**TASK BRIEF**
Copy each line in the data below that contains the word "WEST".

--- MATERIAL PROVIDED ---

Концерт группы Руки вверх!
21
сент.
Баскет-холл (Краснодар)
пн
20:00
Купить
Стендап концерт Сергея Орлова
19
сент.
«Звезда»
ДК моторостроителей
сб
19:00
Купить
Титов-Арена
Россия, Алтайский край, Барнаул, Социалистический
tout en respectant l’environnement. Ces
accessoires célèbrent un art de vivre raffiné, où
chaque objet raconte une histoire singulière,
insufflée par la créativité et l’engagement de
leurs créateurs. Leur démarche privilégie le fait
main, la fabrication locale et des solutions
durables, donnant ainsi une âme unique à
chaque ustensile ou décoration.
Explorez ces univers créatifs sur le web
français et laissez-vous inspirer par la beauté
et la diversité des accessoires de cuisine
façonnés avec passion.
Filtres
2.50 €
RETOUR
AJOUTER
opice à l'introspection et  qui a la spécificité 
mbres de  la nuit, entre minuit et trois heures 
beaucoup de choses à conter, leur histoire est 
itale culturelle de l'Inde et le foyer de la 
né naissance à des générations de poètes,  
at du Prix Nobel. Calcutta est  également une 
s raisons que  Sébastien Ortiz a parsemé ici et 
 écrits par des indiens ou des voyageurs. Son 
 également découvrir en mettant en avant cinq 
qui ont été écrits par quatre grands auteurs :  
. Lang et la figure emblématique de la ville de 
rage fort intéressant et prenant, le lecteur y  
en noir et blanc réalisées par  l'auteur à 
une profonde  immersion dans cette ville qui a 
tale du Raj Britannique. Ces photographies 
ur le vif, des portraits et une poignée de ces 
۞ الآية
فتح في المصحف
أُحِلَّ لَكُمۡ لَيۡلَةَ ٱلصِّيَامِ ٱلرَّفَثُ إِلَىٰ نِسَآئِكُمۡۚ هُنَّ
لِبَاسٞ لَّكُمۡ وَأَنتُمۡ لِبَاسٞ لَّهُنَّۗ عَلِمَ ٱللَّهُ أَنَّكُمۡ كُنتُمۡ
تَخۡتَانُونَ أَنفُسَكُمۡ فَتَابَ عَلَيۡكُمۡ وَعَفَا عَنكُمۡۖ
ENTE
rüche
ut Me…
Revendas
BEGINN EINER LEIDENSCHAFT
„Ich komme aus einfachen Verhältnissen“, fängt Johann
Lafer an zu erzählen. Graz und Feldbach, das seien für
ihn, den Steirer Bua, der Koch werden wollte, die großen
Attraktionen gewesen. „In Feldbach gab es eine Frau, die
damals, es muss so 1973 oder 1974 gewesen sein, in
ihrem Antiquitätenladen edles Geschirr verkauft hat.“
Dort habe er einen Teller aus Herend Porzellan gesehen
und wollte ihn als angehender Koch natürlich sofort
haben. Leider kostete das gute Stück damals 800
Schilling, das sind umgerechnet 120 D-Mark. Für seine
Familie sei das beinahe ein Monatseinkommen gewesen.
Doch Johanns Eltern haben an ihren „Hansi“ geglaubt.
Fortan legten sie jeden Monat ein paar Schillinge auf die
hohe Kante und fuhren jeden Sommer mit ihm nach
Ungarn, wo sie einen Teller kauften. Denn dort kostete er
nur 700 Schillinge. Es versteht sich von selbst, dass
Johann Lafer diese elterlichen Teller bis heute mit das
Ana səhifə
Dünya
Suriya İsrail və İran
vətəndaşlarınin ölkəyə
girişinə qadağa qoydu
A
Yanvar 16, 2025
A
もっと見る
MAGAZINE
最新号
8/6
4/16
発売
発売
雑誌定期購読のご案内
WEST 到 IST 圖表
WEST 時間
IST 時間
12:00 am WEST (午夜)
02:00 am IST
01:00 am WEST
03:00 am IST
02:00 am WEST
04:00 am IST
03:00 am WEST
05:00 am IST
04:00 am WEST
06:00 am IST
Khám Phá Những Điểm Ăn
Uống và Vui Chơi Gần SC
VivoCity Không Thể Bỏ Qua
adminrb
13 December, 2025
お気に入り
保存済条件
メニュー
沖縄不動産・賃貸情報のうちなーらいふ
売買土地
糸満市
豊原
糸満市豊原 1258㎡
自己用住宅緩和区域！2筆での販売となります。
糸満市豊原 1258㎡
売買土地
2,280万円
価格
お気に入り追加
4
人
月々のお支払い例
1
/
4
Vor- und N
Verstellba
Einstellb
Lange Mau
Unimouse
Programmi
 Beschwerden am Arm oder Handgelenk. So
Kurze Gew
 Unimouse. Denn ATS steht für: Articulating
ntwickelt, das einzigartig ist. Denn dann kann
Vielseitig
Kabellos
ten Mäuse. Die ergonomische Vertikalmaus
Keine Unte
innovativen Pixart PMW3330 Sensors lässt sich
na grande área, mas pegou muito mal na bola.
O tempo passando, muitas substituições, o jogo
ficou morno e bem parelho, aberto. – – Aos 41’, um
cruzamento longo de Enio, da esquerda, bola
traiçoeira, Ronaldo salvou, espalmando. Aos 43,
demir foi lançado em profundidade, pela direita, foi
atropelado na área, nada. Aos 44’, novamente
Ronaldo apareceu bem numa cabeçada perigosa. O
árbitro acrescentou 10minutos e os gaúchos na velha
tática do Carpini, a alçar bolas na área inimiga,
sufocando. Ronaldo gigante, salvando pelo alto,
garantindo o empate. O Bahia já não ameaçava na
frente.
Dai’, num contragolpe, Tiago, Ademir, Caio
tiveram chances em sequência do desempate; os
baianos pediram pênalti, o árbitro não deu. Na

---

**TASK RESPONSE**
WEST 到 IST 圖表
WEST 時間
12:00 am WEST (午夜)
01:00 am WEST
02:00 am WEST
03:00 am WEST
04:00 am WEST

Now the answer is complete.